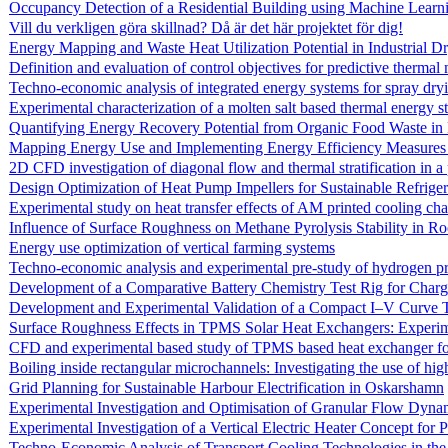
Occupancy Detection of a Residential Building using Machine Learn
Vill du verkligen göra skillnad? Då är det här projektet för dig!
Energy Mapping and Waste Heat Utilization Potential in Industrial 
Definition and evaluation of control objectives for predictive thermal
Techno-economic analysis of integrated energy systems for spray dryi
Experimental characterization of a molten salt based thermal energy st
Quantifying Energy Recovery Potential from Organic Food Waste in F
Mapping Energy Use and Implementing Energy Efficiency Measures i
2D CFD investigation of diagonal flow and thermal stratification in
Design Optimization of Heat Pump Impellers for Sustainable Refriger
Experimental study on heat transfer effects of AM printed cooling ch
Influence of Surface Roughness on Methane Pyrolysis Stability in R
Energy use optimization of vertical farming systems
Techno-economic analysis and experimental pre-study of hydrogen pr
Development of a Comparative Battery Chemistry Test Rig for Charg
Development and Experimental Validation of a Compact I–V Curve
Surface Roughness Effects in TPMS Solar Heat Exchangers: Exper
CFD and experimental based study of TPMS based heat exchanger for
Boiling inside rectangular microchannels: Investigating the use of hi
Grid Planning for Sustainable Harbour Electrification in Oskarshamn
Experimental Investigation and Optimisation of Granular Flow Dyna
Experimental Investigation of a Vertical Electric Heater Concept for
Techno-Economic Analysis of Transport Cooling Technologies in th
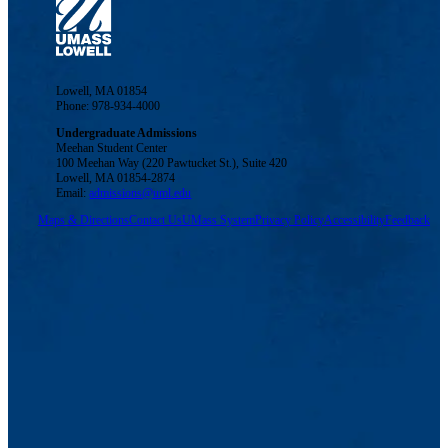
Lowell, MA 01854
Phone: 978-934-4000
Undergraduate Admissions
Meehan Student Center
100 Meehan Way (220 Pawtucket St.), Suite 420
Lowell, MA 01854-2874
Email:
admissions@uml.edu
Maps & Directions
Contact Us
UMass System
Privacy Policy
Accessibility
Feedback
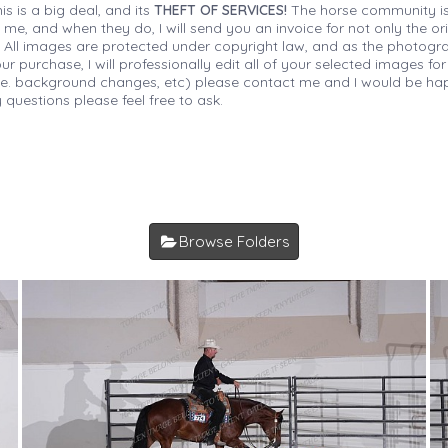
is is a big deal, and its
THEFT OF SERVICES!
The horse community is
 me, and when they do, I will send you an invoice for not only the or
s. All images are protected under copyright law, and as the photograp
 purchase, I will professionally edit all of your selected images for
(i.e. background changes, etc) please contact me and I would be hap
 questions please feel free to ask.
Browse Folders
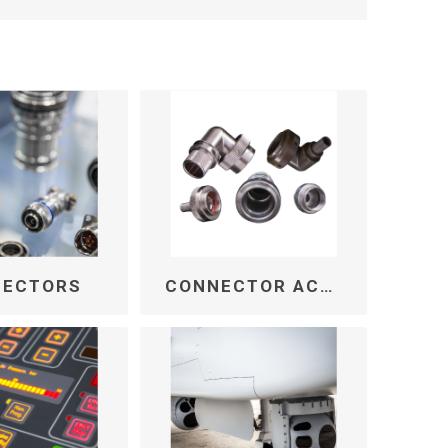
NECTORS
CONNECTOR ACCESSORIES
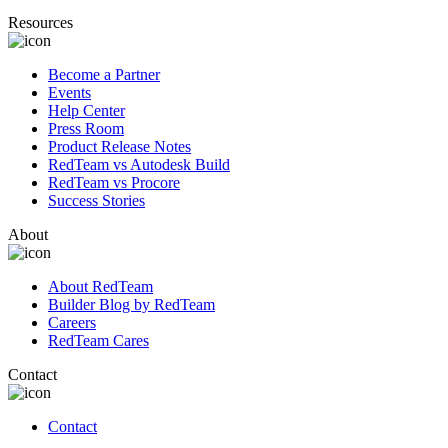
Resources
Become a Partner
Events
Help Center
Press Room
Product Release Notes
RedTeam vs Autodesk Build
RedTeam vs Procore
Success Stories
About
About RedTeam
Builder Blog by RedTeam
Careers
RedTeam Cares
Contact
Contact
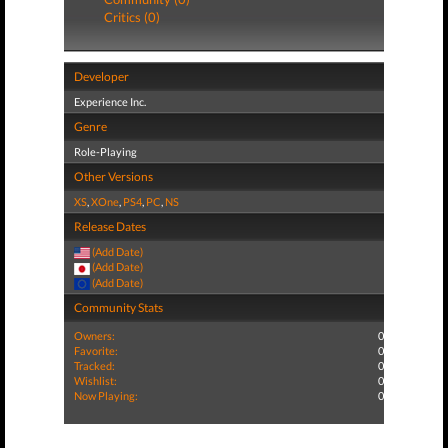
Critics (0)
Developer
Experience Inc.
Genre
Role-Playing
Other Versions
XS
,
XOne
,
PS4
,
PC
,
NS
Release Dates
(Add Date)
(Add Date)
(Add Date)
Community Stats
Owners:
0
Favorite:
0
Tracked:
0
Wishlist:
0
Now Playing:
0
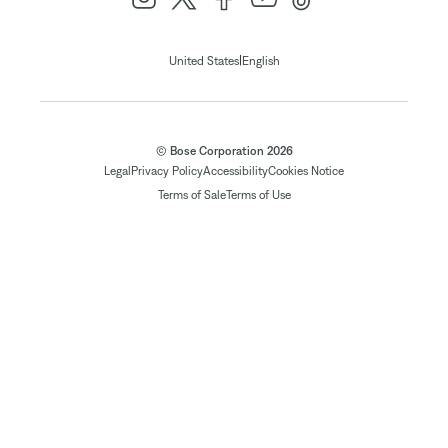
|
United States
English
© Bose Corporation 2026
Legal
Privacy Policy
Accessibility
Cookies Notice
Terms of Sale
Terms of Use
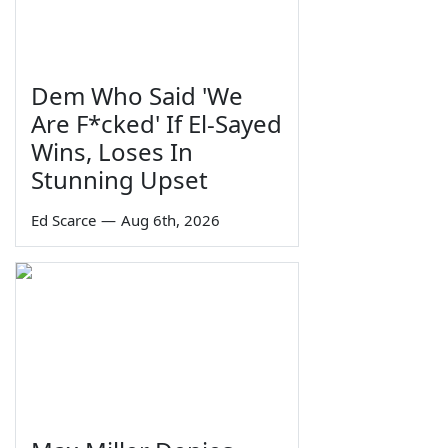
Dem Who Said 'We
Are F*cked' If El-Sayed
Wins, Loses In
Stunning Upset
Ed Scarce
—
Aug 6th, 2026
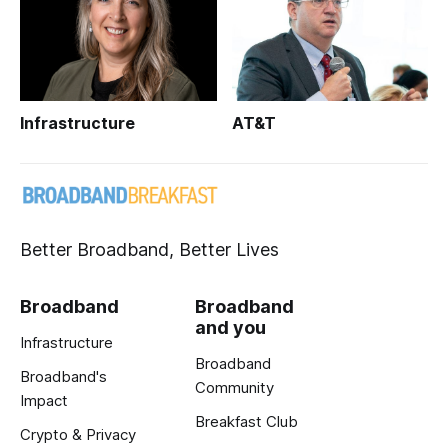
Infrastructure
AT&T
Better Broadband, Better Lives
Broadband
Broadband
and you
Infrastructure
Broadband
Broadband's
Community
Impact
Breakfast Club
Crypto & Privacy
⁂
**REQUIREMENT:**
Reproduce verbatim the stretch of the records from the line containing "Dem Who Said 'We" through the final line, including both of these lines. Leave the pictures out of the answer.

**FINAL ANSWER:**
Dem Who Said 'We
Are F*cked' If El-Sayed
Wins, Loses In
Stunning Upset
Ed Scarce
—
Aug 6th, 2026
Infrastructure
AT&T
Better Broadband, Better Lives
Broadband
Broadband
and you
Infrastructure
Broadband
Broadband's
Community
Impact
Breakfast Club
Crypto & Privacy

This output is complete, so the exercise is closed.